Hirschfield change-of-venue bid withdrawn
SACRAMENTO — It looks like Richard Hirschfield will have his trial in Sacramento County.
Lawyers for the alleged killer of UC Davis students John Riggins and Sabrina Gonsalves withdrew their bid for a change of venue Friday after their own experts opined that pretrial publicity about the case was unlikely to result in a tainted jury pool.
The passage of time since the crime — 31 years this month — contributed to the experts’ opinions.
Before lead defense attorney Linda Parisi withdrew the motion, Sacramento Superior Court Judge Michael Sweet said he was inclined to deny a change-of-venue request. But he invited the defense to renew its bid, if necessary, during the jury-selection process.
“It seems to me you will know once you get panels in here … how extensive their knowledge of the case will be,” Sweet said.
Sweet also said he would allow the use of juror questionnaires and individual, sequestered questioning of potential jurors on the publicity issue to weed out those who might have formed an opinion about the potential death-penalty case.
“That has been my practice, and I think it has been a good one,” Sweet said.
Also on Friday, attorneys debated whether the jury that is selected should be allowed to view portions of a suicide note written by Hirschfield’s brother.
Joseph Hirschfield committed suicide by carbon-monoxide poisoning in his own car in 2002, a day after Sacramento authorities questioned him about the discovery of his brother’s DNA at the Riggins/Gonsalves murder scene.
But first, he penned a note to his wife.
“Richard did commit those murders,” Joseph Hirschfield wrote about the Dec. 20, 1980, kidnappings and slayings of Riggins and Gonsalves.
But because Joseph Hirschfield is no longer alive to be questioned about the note, prosecuting attorney Dawn Bladet wants the jury to hear excerpts of it pertaining to Joseph: “I have been living with this horror for 20 years.” “But I was there.” “But my DNA is still there.”
“Joseph Hirschfield did, in fact, commit these crimes with Richard Hirschfield,” Bladet said in court Friday, noting that Joseph lived in Rancho Cordova — not far from where the victims’ bodies were found — at the time of slayings. “Were he alive, he would have been charged as an aider and abetter.”
But Parisi argued that introducing the note would serve only to implicate her client.
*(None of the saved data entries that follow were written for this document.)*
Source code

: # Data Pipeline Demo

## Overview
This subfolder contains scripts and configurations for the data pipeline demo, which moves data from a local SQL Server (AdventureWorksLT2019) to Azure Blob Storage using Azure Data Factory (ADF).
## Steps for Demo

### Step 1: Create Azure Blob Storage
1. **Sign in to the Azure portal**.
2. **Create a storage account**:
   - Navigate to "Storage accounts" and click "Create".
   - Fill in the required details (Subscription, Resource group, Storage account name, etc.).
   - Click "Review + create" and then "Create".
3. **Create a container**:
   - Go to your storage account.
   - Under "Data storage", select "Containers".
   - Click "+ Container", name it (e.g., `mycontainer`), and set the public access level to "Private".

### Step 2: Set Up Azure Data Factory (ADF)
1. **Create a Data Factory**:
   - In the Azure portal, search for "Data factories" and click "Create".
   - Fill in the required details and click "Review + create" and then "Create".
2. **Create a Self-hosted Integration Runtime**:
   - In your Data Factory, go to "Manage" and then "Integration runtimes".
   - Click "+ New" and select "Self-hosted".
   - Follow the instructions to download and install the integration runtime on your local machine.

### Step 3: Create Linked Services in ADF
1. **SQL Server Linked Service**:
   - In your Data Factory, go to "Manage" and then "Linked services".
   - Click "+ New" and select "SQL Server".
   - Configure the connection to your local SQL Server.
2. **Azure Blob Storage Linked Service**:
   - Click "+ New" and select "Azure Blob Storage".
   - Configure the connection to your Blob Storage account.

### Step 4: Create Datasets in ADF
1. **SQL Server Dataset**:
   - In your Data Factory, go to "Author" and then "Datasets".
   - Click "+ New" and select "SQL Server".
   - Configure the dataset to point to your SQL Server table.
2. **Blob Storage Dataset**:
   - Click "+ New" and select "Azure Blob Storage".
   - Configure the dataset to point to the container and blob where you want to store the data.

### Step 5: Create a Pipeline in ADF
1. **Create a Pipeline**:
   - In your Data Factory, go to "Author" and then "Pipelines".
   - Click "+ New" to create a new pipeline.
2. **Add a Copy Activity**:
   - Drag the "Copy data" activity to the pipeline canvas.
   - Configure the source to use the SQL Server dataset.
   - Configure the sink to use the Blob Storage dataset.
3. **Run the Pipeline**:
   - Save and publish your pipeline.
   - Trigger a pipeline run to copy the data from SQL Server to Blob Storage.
In addition to naming his brother as the alleged murderer, Joseph Hirschfield denied any personal responsibility for the deaths, she said.
“Clearly, what Joseph Hirschfield is trying to do is gift-wrap his history … as a present for law enforcement to pick up,” Parisi said. “It lacks reliability.”
Sweet ruled that the note “probably” is not admissible as either a dying declaration or a declaration against penal interest, as Bladet had argued in her pretrial motion on the issue.
But rather than dismiss the note outright, Sweet invited the attorneys to argue its inclusion under a lesser-used part of the evidence code relating to social stigma.
It sidesteps the hearsay rule “if the declarant is unavailable as a witness and the statement, when made … created such a risk of making him an object of hatred, ridicule or social disgrace in the community, that a reasonable man in his position would not have made the statement unless he believed it to be true,” the code states.
The Legislature “obviously intended it to have the same force as the other parts of that statute,” Sweet said, giving the attorneys until Dec. 30 to submit briefs on the issue. “It’s an interesting legal issue, quite frankly.”
Hirschfield’s trial is scheduled to begin Jan. 9.